Although I’m thoroughly convinced that all that’s required to motivate me to start blogging is several redesigns in a row, this time, I’m just going to use the default WordPress Twenty Seventeen theme and call it a day.
I recently funded a new [cold brew gadget called the Dripo and it looks pretty neat! The compact, travel-ready size will fit well in my bag alongside the Cafflano (review forthcoming). But more excitingly, it got me thinking about a coffee brewing method I’d never even heard of before – the Dutch Ice Drip. Some cursory Googling revealed that I’m not the only coffee nerd to have completely overlooked this niche, very little information is out there, quite a lot of it was forum threads with people asking, “What’s a Dutch Ice Coffee??”
The concept is simple enough though, just slow drip ice water onto coffee grounds. A traditional brewer is outrageous, it’s over two feet tall, some even larger. Amazon turned up some more compact brewing units, the Iwaki in particular looks like something I would have bought had I not already spent money on a Dripo.
And that’s the thing, I really have too much coffee gear as it is, considering that most non-espresso brewing methods share concepts and use similar parts, I figured I probably could Frankenstein together an ice dripper without buying anything new at all. I wasn’t wrong.
Only three parts were really necessary: I’d need is something to release the ice water at drip speed, something to hold the grounds, and something for the finished brew to collect in. And I have a lot of gear to work with.
The grounds holder was easy, at least three parts in my collection could have handled the task…

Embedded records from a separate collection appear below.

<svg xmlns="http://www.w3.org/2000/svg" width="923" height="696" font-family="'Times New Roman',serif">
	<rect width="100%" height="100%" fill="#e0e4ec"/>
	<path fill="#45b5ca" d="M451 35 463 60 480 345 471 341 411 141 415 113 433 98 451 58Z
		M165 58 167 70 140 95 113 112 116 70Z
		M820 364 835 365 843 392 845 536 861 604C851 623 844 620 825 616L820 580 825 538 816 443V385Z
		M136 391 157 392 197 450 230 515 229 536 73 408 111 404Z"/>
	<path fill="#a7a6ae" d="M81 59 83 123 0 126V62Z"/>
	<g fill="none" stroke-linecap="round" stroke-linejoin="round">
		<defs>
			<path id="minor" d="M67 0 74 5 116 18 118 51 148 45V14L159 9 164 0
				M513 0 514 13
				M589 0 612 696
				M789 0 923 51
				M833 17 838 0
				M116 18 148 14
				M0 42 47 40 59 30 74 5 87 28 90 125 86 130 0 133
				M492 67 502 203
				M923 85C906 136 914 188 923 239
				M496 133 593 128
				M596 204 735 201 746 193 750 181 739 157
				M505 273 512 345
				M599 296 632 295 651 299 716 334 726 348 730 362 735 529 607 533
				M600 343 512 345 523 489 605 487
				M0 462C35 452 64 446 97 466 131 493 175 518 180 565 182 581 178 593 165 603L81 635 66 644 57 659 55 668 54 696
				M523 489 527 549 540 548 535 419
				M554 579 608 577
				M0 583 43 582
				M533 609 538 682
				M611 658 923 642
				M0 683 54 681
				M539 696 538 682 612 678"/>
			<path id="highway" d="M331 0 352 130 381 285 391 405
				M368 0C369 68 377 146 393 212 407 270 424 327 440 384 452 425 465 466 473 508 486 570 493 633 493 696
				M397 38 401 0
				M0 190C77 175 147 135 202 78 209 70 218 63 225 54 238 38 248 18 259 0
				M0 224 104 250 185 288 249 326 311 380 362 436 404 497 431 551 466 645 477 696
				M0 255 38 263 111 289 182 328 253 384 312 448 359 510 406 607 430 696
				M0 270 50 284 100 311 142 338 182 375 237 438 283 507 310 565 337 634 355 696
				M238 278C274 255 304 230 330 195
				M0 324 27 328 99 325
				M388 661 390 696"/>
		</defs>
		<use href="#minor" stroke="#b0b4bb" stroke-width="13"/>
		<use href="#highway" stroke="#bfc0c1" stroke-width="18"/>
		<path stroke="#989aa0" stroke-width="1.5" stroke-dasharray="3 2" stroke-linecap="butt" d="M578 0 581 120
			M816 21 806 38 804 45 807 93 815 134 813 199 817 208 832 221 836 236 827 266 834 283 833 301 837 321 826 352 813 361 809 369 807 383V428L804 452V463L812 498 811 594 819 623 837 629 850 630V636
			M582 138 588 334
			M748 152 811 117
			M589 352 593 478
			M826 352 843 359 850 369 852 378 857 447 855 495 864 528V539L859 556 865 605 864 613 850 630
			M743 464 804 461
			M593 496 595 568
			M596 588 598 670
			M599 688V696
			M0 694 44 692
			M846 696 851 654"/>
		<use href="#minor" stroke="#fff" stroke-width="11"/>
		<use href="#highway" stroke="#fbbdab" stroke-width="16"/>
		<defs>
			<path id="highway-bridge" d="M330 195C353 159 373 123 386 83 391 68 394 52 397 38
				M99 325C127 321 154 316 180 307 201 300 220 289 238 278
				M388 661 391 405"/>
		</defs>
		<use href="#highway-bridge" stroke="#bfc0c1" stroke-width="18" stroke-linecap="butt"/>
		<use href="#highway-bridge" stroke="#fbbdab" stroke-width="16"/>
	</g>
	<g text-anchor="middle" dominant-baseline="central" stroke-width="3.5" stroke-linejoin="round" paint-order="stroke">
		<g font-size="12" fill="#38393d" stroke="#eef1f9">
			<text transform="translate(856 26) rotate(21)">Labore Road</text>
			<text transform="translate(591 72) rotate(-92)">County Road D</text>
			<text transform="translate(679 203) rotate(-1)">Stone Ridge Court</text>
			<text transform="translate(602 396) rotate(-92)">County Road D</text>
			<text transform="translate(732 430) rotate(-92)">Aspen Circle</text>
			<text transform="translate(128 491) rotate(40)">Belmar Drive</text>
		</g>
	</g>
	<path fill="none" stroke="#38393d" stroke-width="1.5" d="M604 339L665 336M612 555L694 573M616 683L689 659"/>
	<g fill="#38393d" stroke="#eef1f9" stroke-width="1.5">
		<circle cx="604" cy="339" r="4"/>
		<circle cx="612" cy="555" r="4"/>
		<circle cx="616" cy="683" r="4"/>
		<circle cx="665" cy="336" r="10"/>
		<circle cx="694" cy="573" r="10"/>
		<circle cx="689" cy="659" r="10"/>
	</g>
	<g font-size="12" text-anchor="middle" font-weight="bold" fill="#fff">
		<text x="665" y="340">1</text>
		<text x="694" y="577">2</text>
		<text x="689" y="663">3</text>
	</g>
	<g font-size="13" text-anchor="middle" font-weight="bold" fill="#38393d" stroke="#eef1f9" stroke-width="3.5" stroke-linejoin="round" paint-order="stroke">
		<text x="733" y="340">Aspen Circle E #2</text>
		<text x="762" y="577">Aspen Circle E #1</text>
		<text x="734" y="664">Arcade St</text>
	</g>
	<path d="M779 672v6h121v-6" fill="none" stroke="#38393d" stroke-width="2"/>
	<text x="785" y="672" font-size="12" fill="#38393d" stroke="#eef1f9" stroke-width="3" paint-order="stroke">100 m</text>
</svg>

And besides those three options, another good one might be half an Aeropress, with a rinsed paper filter.
I settled on the Cafflano’s metal filter basket for entirely arbitrary reasons. And I have more carafes than you can shake a stick at, most of them aren’t pictured, but I just went with my Hario V60 Range Server in this case. The tough part was figuring out how I could control the water flow from the ice water. I tried all sorts of ideas, like tightening the Vietnamese filter to maximum to see if it would slow the water flow (it did not), but eventually I realized I could let physics do the work; instead of using water, I simply used ice! Sitting on my table at a room temperature of ~70°F, the ice melts fairly slowly, about 40 drips per minute at its greatest speed. So I piled all the ice inside a V60, and just let it sit.
Grind consistency and a grounds to water ratio were my next questions. Never doing this before, I didn’t really have a baseline to start with, so I went back to Google. Dutch-coffee.nl recommends 9 grams of fine ground coffee (their photo looks like espresso grind) to 100 grams of water. Mine turned out a bit coarser, and I went with a 1:10 ratio instead (because it’s easier to remember!)
The last step was basically just to wait patiently. Nothing happened for practically the first half hour, but then I started to get a few drips, and it dripped fairly consistently for about 5 hours. In the end there was still about a cube of ice left, but I wanted to go to bed, so I disassembled and packed everything away in the fridge.
Was it any good? The aroma had a very strong vanilla scent, and the taste was quite unique. Not a single bit of acidity or bitterness, quite a lot of fruit flavor with strong orange notes and a pleasant amount of sweetness. Unlike immersion brews, no watering down was necessary. This was particularly impressive because the beans I used were basically leftovers, a blend of three single origins from Mountain Air Roasting that were all over two months old. Considering how well it turned out, this seems like a great use for bean leftovers.
The trick in reproducing this experiment will be volume. My end result yielded only 200 grams of coffee, or a little under 9 ounces. My [#2 size V60](http://amzn.to/1m7SLG2) had more ice in it than it could fit, so I’ll have to find another container to hold the ice if I want to make more than that.
This is a brewing method that lends itself well to improvision and experimentation, if you want to try it yourself, I’d recommend you use my log as not a recipe but a rough guide. What weird gadgets do you have laying around your kitchen that could turn into an ice dripper? Maybe something in your children’s toy box?
Try this. Then change it:
Grind 25g of coffee at drip-pot fineness, place in filter. Place filter over carafe, place V60 over filter. Add 250g of ice to v60, let sit at room temperature until melted (about 5 hours.)